Australian Foreign Minister Marise Payne (The Commonwealth/Flickr)

The 2019 Lowy Institute Poll found that Australia’s foreign aid contribution was the only policy area in which more Australians said spending should be decreased rather than increased. However, it also found respondents to be greatly misinformed about aid spending. Earlier polling found that on average, it was believed by Australians that 14% of the national budget was spent on aid, and that it should be at 10%.

In reality, it sits at 0.8%.

This comes at a time when like-minded nations of similar size and influence have stepped up their aid spending – including the United Kingdom.

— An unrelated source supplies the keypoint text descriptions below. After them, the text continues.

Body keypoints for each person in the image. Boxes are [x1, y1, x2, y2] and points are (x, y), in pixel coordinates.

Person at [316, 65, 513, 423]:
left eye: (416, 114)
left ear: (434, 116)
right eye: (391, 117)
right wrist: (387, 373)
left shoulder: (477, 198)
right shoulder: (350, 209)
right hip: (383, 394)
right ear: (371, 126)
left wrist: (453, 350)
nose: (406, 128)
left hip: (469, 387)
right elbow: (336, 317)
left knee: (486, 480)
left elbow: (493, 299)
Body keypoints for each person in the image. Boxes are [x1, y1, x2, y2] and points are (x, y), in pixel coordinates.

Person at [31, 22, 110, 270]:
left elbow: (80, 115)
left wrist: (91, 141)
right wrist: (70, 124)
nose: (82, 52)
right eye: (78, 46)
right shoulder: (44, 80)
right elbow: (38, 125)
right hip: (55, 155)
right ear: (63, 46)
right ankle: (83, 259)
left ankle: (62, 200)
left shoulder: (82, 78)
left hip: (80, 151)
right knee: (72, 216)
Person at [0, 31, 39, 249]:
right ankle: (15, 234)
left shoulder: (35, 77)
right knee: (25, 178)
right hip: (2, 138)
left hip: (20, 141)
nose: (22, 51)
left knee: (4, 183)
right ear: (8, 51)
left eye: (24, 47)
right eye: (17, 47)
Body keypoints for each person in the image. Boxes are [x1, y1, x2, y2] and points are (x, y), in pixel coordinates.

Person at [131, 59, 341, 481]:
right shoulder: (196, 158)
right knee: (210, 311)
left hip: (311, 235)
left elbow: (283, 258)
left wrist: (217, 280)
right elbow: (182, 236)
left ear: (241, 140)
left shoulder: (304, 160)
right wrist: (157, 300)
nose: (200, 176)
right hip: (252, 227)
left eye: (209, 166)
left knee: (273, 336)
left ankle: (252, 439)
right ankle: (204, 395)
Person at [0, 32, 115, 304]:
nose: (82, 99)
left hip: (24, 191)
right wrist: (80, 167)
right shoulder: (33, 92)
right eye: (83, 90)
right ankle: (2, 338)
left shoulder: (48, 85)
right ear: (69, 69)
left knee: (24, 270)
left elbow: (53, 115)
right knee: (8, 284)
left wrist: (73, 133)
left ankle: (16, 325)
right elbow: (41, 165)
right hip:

The toxicity of the political debate surrounding Australia’s aid budget, instigated by political fringe parties, has served only to increase the potential political cost of making any substantive changes. One Nation, for example, have called it their “moral duty to redirect the foreign aid budget”, while banging the populist drum with misinformed facts and figures.

The eventual outcome of the aid review will importantly need to “convince Australians that our investment overseas is money spent for them, not money taken from them”, as outlined by former Assistant Minister for International Development and the Pacific Senator Anne Ruston.

Very few Australians would change their vote due to changes to the foreign aid budget, but even fewer in such testing times. Therein lies the problem. The government is acutely aware that it stands to gain or lose very little politically by either increasing or cutting the aid the budget.

As a result, it has suffered from year-on-year cuts, forcing the Department of Foreign Affairs and Trade to attempt to achieve more with less for the best part of the last decade.

Australia has a strong history of coming to support our Pacific neighbours in times of need. As Australians have begun to come to grips with the new challenges Covid-19 forces on us at home, we must not lose sight of our Pacific neighbours.